Give again, word for word, every line in the entries below from the line with "organizou workshop intitulado" up to and including the line with "Praktický exteriér, plynúci", and no other line.
===== Supplied material
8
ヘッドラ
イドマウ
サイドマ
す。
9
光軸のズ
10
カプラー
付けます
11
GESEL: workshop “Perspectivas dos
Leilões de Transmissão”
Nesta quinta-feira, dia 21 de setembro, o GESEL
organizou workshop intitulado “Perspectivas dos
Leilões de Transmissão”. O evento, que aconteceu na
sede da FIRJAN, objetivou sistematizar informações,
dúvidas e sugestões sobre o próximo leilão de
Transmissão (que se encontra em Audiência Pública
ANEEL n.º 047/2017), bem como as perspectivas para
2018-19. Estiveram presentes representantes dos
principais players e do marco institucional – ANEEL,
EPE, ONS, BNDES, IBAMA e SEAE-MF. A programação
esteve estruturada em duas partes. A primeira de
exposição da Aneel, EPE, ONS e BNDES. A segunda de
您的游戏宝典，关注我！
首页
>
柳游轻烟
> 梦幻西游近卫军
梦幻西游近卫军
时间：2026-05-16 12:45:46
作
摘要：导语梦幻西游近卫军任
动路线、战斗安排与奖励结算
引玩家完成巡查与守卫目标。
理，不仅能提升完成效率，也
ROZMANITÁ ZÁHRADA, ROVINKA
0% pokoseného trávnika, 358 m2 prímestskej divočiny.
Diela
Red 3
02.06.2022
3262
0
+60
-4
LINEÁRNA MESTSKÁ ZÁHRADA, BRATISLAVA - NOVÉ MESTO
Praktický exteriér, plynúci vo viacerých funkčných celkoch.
==========
===== Supplied material
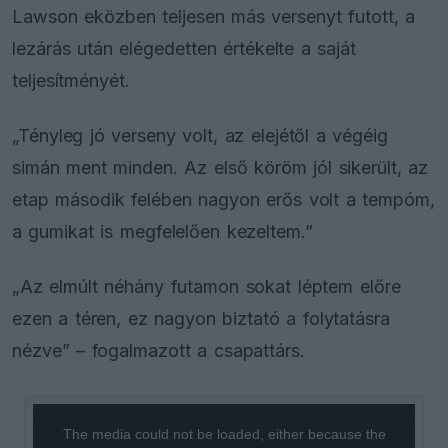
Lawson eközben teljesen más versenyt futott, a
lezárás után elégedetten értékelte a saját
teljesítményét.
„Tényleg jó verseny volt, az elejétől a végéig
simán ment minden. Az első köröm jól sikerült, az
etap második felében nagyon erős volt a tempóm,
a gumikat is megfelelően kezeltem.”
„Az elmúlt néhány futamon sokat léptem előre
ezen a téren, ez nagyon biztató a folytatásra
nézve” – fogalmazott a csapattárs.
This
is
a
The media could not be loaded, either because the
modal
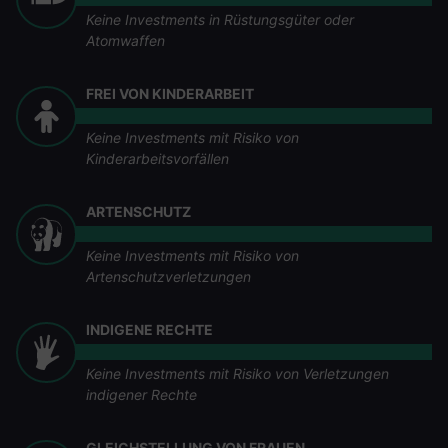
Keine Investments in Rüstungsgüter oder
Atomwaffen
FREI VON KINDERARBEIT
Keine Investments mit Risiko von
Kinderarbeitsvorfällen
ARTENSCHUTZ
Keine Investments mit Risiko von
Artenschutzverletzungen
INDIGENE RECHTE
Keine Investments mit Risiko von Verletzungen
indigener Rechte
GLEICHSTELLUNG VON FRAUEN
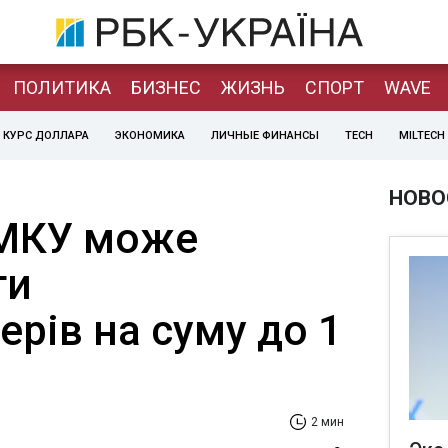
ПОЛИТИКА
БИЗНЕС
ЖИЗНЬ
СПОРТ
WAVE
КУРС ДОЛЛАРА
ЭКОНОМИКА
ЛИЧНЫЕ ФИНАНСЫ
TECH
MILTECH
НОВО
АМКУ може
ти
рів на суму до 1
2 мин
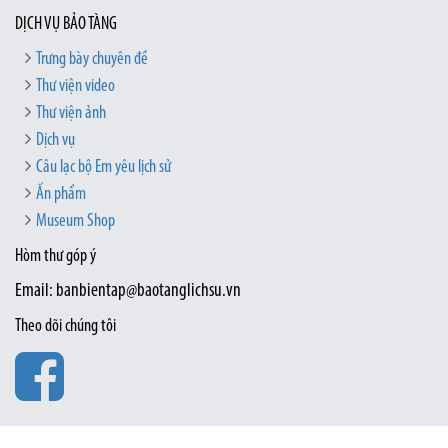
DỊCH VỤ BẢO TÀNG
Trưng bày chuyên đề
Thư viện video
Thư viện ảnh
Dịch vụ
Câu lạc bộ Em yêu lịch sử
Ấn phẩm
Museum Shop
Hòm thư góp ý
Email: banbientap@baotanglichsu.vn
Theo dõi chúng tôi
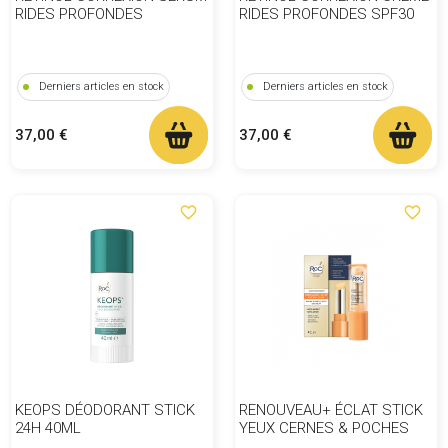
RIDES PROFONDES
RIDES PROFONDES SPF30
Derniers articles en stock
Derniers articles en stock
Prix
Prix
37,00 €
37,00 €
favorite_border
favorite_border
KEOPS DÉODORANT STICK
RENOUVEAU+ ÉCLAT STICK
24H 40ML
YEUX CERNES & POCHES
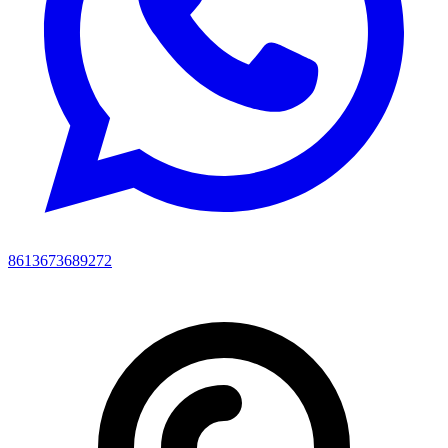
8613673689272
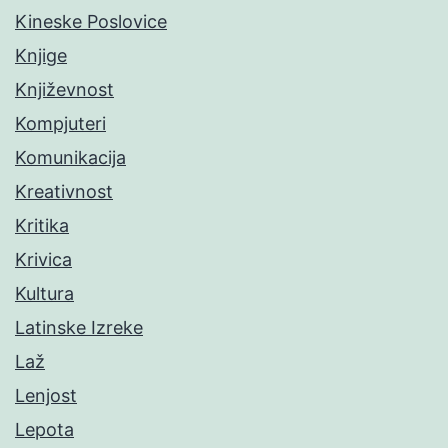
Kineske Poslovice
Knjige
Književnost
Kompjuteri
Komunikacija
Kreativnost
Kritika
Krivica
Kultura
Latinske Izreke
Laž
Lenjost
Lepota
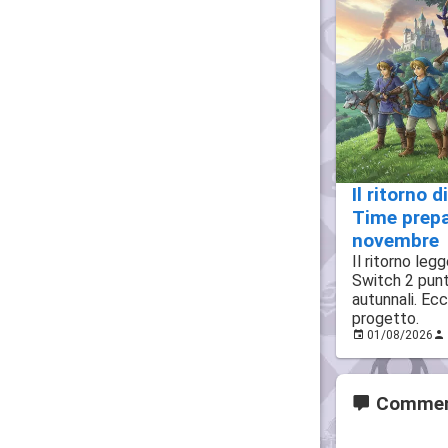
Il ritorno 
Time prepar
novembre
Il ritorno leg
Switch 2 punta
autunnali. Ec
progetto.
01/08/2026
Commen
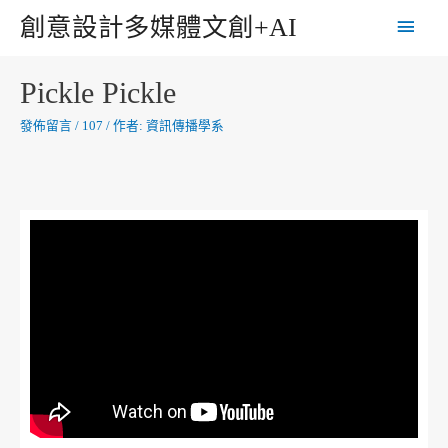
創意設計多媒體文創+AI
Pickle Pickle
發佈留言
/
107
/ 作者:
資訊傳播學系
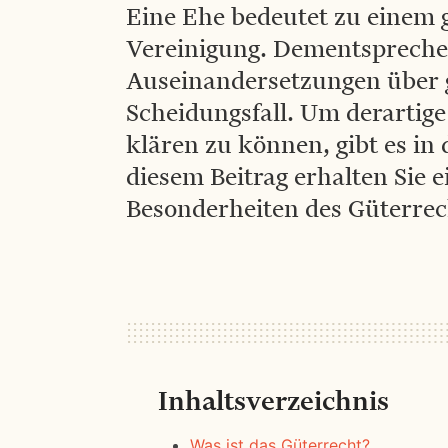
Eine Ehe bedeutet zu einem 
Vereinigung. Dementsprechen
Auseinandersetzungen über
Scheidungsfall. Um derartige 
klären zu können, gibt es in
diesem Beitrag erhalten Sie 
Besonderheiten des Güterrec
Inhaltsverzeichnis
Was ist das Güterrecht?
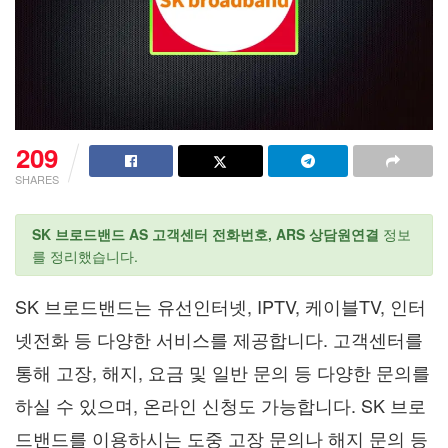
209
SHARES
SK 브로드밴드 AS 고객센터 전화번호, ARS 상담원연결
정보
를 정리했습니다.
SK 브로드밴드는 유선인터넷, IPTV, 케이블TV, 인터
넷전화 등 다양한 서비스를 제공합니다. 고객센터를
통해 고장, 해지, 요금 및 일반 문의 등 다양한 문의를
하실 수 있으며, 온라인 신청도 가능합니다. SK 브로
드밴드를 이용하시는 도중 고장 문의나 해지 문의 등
==========
===== Supplied material
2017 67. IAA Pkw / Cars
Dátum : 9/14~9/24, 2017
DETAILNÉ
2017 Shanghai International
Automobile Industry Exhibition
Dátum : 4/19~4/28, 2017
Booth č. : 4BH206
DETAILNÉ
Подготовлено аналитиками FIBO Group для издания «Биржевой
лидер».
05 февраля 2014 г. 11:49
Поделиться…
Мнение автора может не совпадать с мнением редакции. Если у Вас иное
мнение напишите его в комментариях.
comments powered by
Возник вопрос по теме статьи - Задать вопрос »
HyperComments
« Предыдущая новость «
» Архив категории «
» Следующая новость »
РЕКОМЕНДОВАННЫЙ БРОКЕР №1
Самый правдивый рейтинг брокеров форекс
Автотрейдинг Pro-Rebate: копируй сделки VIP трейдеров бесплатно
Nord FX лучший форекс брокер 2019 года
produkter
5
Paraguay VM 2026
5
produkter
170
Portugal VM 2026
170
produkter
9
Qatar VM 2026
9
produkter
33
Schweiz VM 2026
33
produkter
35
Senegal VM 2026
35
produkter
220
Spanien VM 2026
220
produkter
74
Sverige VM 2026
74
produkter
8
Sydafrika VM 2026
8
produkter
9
==========
Written response:
organizou workshop intitulado “Perspectivas dos
Leilões de Transmissão”. O evento, que aconteceu na
sede da FIRJAN, objetivou sistematizar informações,
dúvidas e sugestões sobre o próximo leilão de
Transmissão (que se encontra em Audiência Pública
ANEEL n.º 047/2017), bem como as perspectivas para
2018-19. Estiveram presentes representantes dos
principais players e do marco institucional – ANEEL,
EPE, ONS, BNDES, IBAMA e SEAE-MF. A programação
esteve estruturada em duas partes. A primeira de
exposição da Aneel, EPE, ONS e BNDES. A segunda de
您的游戏宝典，关注我！
首页
>
柳游轻烟
> 梦幻西游近卫军
梦幻西游近卫军
时间：2026-05-16 12:45:46
作
摘要：导语梦幻西游近卫军任
动路线、战斗安排与奖励结算
引玩家完成巡查与守卫目标。
理，不仅能提升完成效率，也
ROZMANITÁ ZÁHRADA, ROVINKA
0% pokoseného trávnika, 358 m2 prímestskej divočiny.
Diela
Red 3
02.06.2022
3262
0
+60
-4
LINEÁRNA MESTSKÁ ZÁHRADA, BRATISLAVA - NOVÉ MESTO
Praktický exteriér, plynúci vo viacerých funkčných celkoch.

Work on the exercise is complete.